• _Task description_: Can you rewrite the listing below as a JSON list of strings, with one string for each line and blank lines left out?

• _Dataset records_:
- Opening Delimiter -
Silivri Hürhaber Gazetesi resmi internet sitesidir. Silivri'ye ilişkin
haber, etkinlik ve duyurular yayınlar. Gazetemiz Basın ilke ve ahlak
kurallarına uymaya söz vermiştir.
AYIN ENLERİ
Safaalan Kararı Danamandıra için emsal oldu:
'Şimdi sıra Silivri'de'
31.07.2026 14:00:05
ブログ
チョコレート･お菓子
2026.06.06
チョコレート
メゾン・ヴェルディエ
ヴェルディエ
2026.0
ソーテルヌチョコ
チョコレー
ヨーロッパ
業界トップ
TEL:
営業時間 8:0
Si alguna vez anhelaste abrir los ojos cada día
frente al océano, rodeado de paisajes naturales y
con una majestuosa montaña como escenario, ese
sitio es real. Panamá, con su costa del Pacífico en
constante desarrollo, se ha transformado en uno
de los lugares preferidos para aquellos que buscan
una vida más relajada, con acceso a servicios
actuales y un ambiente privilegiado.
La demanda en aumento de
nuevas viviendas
- Closing Delimiter -
• _Answer to the problem_:
[
  "Silivri Hürhaber Gazetesi resmi internet sitesidir. Silivri'ye ilişkin",
  "haber, etkinlik ve duyurular yayınlar. Gazetemiz Basın ilke ve ahlak",
  "kurallarına uymaya söz vermiştir.",
  "AYIN ENLERİ",
  "Safaalan Kararı Danamandıra için emsal oldu:",
  "'Şimdi sıra Silivri'de'",
  "31.07.2026 14:00:05",
  "ブログ",
  "チョコレート･お菓子",
  "2026.06.06",
  "チョコレート",
  "メゾン・ヴェルディエ",
  "ヴェルディエ",
  "2026.0",
  "ソーテルヌチョコ",
  "チョコレー",
  "ヨーロッパ",
  "業界トップ",
  "TEL:",
  "営業時間 8:0",
  "Si alguna vez anhelaste abrir los ojos cada día",
  "frente al océano, rodeado de paisajes naturales y",
  "con una majestuosa montaña como escenario, ese",
  "sitio es real. Panamá, con su costa del Pacífico en",
  "constante desarrollo, se ha transformado en uno",
  "de los lugares preferidos para aquellos que buscan",
  "una vida más relajada, con acceso a servicios",
  "actuales y un ambiente privilegiado.",
  "La demanda en aumento de",
  "nuevas viviendas"
]